At my old school, you couldn't HELP but be right in the thick of it. But here? Where was I when the weird little white kid chased around two other kids with his pocketknife? Where was I when one of my favorite co-workers TACKLED a kid, who was frothing at the mouth, red with fury? Where was I when a kid was cuffed by the police and taken away after joking about planting a bomb in the student union? How come I haven't caught ANY kids making out like bandits in the bathrooms?

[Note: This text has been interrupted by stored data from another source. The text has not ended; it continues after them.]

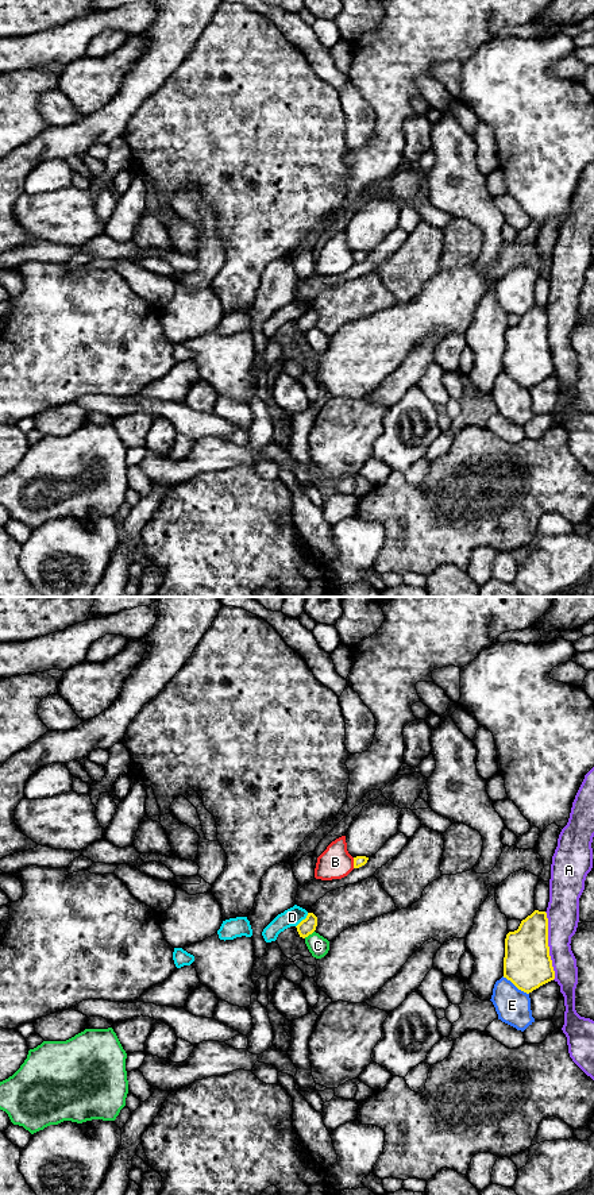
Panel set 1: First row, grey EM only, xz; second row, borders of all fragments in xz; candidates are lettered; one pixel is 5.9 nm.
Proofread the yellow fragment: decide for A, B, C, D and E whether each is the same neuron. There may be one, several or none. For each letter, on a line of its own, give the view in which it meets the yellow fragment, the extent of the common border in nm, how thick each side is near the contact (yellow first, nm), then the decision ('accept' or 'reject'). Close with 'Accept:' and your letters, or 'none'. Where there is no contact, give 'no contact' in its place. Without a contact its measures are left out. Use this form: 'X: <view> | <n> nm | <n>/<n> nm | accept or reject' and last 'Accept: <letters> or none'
A: xz | 420 nm | 280/190 nm | reject
B: xz | 60 nm | 60/190 nm | reject
C: xz | 80 nm | 100/120 nm | reject
D: xz | 120 nm | 100/110 nm | reject
E: xz | 190 nm | 280/200 nm | reject
Accept: none

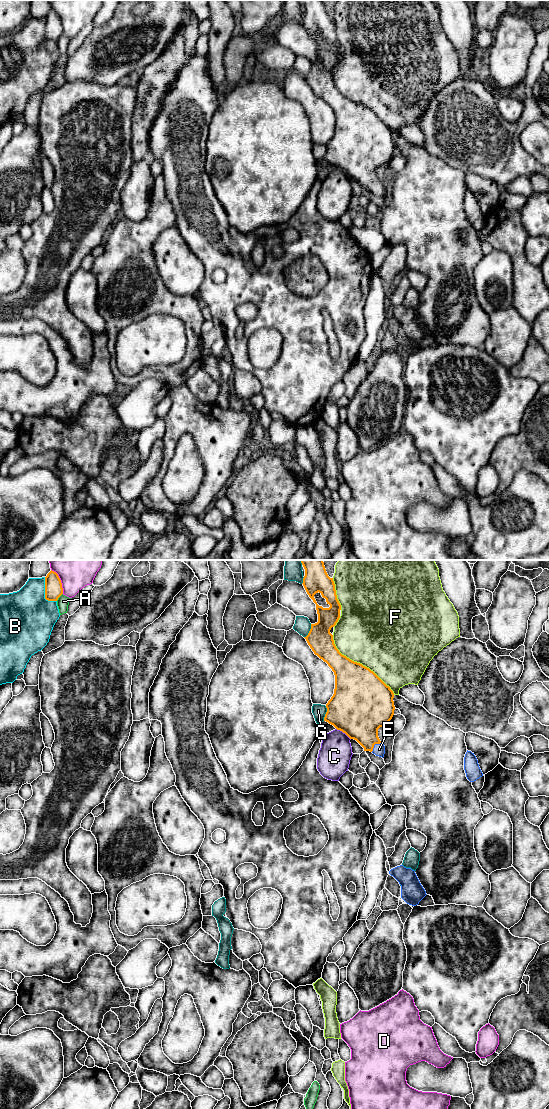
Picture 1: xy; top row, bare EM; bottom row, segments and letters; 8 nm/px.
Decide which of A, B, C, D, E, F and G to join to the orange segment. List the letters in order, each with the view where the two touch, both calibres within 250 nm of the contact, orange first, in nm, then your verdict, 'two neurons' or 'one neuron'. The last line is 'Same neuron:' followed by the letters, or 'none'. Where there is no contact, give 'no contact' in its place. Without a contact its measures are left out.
A: meets orange in xy; 140 nm thick on the orange side, 100 nm on the other; two neurons
B: meets orange in xy; 140 nm thick on the orange side, 420 nm on the other; two neurons
C: meets orange in xy; 460 nm thick on the orange side, 260 nm on the other; two neurons
D: meets orange in xy; 140 nm thick on the orange side, 380 nm on the other; two neurons
E: meets orange in xy; 360 nm thick on the orange side, 100 nm on the other; one neuron
F: meets orange in xy; 420 nm thick on the orange side, 500 nm on the other; two neurons
G: meets orange in xy; 440 nm thick on the orange side, 110 nm on the other; two neurons
Same neuron: E

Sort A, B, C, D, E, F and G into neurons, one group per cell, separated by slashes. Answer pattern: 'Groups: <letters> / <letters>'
Groups: A / B / C / D / E / F / G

How come my lovable disaster, (let's call her Desiree), doesn't slather Vicks Vapor Rrub all over her face and neck, and then have serious trouble because it's making her eyes water, and she can't see anything..... in MY CLASS? How come she doesn't scoot on the floor like a dog with wormy butt problems .... IN MY CLASS? How come she doesn't rip off her shoe, throw her foot on the table, and start digging in her toenails.... in my class?

 I mean, I know what I'm asking is terrible. But, I could use a few more great stories before I say "See ya later, teaching!"